3–15. (Analyzing the cash flow statement) The cash flow statements for retailing giant BigBox, Inc., spanning the period 2013–2016 are as follows:

(US$ millions) 12/31/2016 12/31/2015 12/31/2014 12/31/2013
Net income $ 13,000 $ 12,000 $ 11,000 $ 10,000
Depreciation expense 6,500 6,300 5,000 4,000
Changes in working capital 1,200 2,300 2,400 1,000
Cash flow from operating activities $ 20,700 $ 20,600 $ 18,400 $ 15,000
Capital expenditures $ (16,000) $ (14,500) $ (14,000) $ (12,300)
Cash flow from investing activities $ (16,000) $ (14,500) $ (14,000) $ (12,300)
Interest and financing cash flow items $ (350) $  (250) $  (350) $  100
Total cash dividends paid (3,600) (2,800) (2,500) (2,200)
Issuance (retirement) of stock (8,000) (1,500) (3,600) (4,500)
Issuance (retirement) of debt 1,500 (100) 4,000 4,100
Cash flow from financing activities $ (10,450) $ (4,650) $ (2,450) $ (2,500)
Net change in cash $  (5,750) $ 1,450 $ 1,950 $  200

Answer the following questions using the information found in these statements:

  1. Does BigBox generate positive cash flow from its operations?

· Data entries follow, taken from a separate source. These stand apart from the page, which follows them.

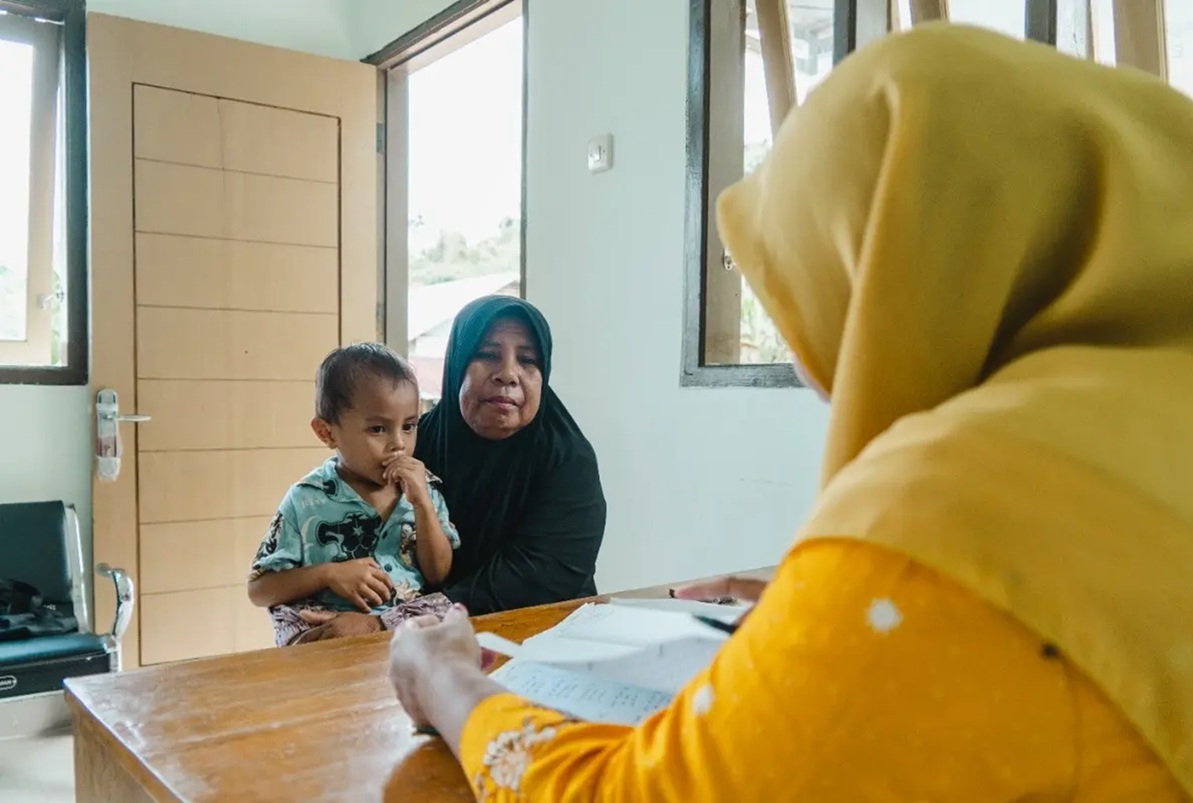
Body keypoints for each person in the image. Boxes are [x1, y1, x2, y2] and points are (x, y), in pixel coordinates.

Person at [383, 24, 1193, 800]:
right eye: (487, 356)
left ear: (898, 279)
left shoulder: (961, 512)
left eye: (808, 297)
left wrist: (445, 679)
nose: (811, 364)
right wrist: (831, 601)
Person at [295, 296, 607, 642]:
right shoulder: (415, 444)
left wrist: (388, 622)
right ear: (457, 364)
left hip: (545, 638)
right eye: (488, 354)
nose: (507, 374)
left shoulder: (567, 460)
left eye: (528, 360)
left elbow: (531, 581)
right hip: (425, 646)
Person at [247, 343, 459, 646]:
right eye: (378, 429)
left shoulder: (423, 488)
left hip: (403, 634)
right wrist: (328, 574)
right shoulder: (306, 498)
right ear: (327, 433)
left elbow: (438, 574)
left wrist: (423, 505)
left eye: (409, 426)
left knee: (448, 609)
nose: (399, 444)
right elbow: (259, 590)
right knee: (294, 623)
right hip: (328, 638)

  2. How much did BigBox invest in new capital expenditures over these four years?

  3. Describe BigBox’s sources of financing in the financial markets over these four years.

  4. Based solely on the cash flow statements for 2013 through 2016, write a brief narrative that describes the major activities of BigBox’s management team over these four years.

Solutions

Expert Solution

(a): Yes, BigBox do generate positive cash flow from its operations. We can see that in all the years i.e. 2013 to 2016 the company generated positive cash flow from operations.

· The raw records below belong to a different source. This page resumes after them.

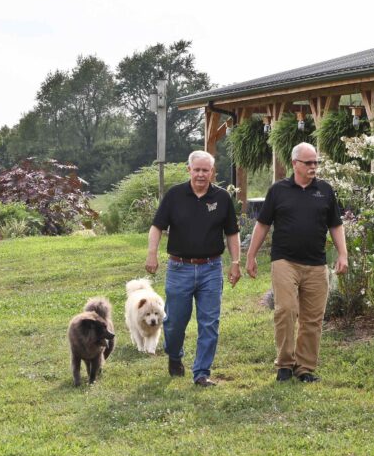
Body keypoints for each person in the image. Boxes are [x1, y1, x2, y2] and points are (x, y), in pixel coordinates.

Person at [245, 142, 348, 383]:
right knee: (286, 310)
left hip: (316, 263)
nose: (313, 167)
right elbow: (262, 224)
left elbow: (336, 225)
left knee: (313, 318)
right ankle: (284, 364)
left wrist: (343, 254)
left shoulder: (325, 190)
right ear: (294, 164)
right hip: (285, 261)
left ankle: (305, 369)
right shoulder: (278, 190)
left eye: (316, 163)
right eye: (308, 163)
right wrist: (250, 255)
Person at [146, 150, 241, 387]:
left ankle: (201, 373)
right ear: (189, 170)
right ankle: (175, 355)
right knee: (175, 322)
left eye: (205, 170)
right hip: (180, 268)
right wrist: (152, 254)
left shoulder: (222, 198)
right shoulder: (175, 195)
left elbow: (232, 233)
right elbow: (157, 227)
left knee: (209, 322)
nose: (201, 174)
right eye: (196, 170)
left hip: (211, 268)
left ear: (212, 172)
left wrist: (236, 263)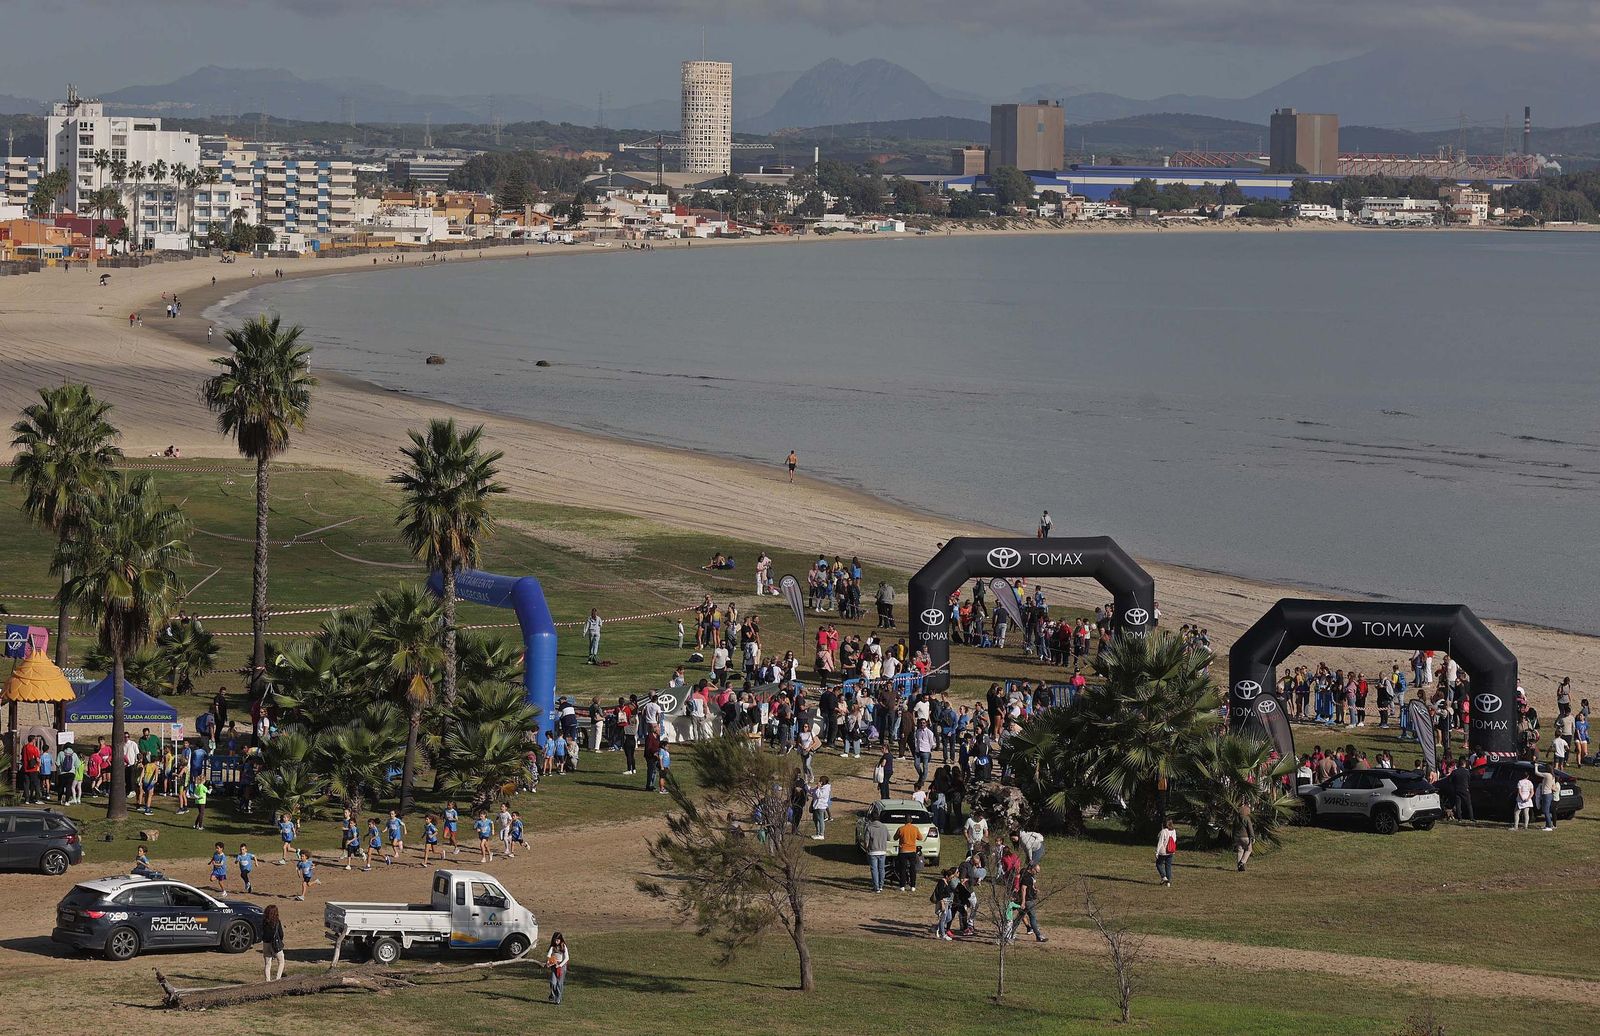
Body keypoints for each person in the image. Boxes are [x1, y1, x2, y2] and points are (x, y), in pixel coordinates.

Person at [1012, 862, 1047, 942]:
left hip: (1025, 899)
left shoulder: (1025, 873)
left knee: (1020, 916)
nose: (1037, 873)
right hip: (1028, 900)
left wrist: (1034, 889)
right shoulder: (1027, 877)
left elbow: (1026, 885)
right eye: (1036, 871)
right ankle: (1038, 936)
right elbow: (1023, 889)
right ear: (1032, 869)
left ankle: (1010, 932)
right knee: (1032, 917)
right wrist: (1023, 902)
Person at [864, 811, 890, 892]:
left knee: (874, 869)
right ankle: (881, 885)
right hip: (882, 851)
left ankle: (876, 887)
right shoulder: (884, 827)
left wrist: (866, 848)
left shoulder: (869, 827)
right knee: (881, 869)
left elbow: (866, 841)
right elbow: (889, 838)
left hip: (873, 851)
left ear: (871, 818)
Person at [895, 816, 922, 892]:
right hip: (912, 851)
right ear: (911, 820)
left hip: (903, 851)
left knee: (902, 869)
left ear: (904, 821)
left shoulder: (901, 828)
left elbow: (895, 837)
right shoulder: (915, 828)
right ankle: (913, 886)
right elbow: (920, 838)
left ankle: (902, 886)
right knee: (912, 868)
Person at [261, 904, 286, 981]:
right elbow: (281, 934)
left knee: (267, 964)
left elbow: (261, 932)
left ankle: (267, 981)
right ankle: (277, 979)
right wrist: (280, 940)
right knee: (281, 961)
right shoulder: (277, 922)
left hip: (265, 943)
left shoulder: (264, 921)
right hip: (275, 943)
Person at [545, 932, 570, 1005]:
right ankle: (553, 994)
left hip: (561, 967)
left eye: (558, 940)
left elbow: (567, 958)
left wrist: (560, 965)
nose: (556, 942)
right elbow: (549, 955)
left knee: (559, 984)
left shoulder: (563, 946)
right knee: (553, 982)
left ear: (561, 940)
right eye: (555, 940)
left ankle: (558, 999)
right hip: (554, 966)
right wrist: (548, 962)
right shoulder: (552, 947)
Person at [1155, 818, 1177, 886]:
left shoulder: (1163, 831)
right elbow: (1174, 840)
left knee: (1158, 864)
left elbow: (1160, 842)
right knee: (1168, 866)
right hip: (1171, 851)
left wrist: (1157, 852)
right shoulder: (1174, 831)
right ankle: (1169, 882)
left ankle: (1164, 877)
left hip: (1163, 852)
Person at [1234, 804, 1254, 872]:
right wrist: (1252, 837)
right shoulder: (1246, 818)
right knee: (1249, 850)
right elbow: (1250, 828)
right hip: (1245, 837)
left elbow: (1234, 828)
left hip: (1237, 837)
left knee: (1240, 851)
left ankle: (1239, 867)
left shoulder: (1236, 818)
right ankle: (1242, 862)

(b): The amount of new capital expenditures invested by BigBox over these four years is provided below:

Year   Amount
2013           12,300.00
2014           14,000.00
2015           14,500.00
2016           16,000.00
Total           56,800.00

(c):  The primary source of financing for the company over the four years is debt. Except for 2015 the company issued debt in all the years. In 2015 the company paid off $100 worth of debt. The company is not issuing new stock but is rather retiring its existing stock. For example in 2016 the company retired stocks to the tune of $8,000. Thus we can say that the company is financing mainly through debt.

(d): BigBox’s management team is focusing on expansion and we can see this from the company’s increasing level of capital expenditure (capex). Part of this expansion is financed by issuing fresh debt and a part of the expansion must thus be getting financed through retained earnings. The management is increasing its financial risk by taking on more leverage.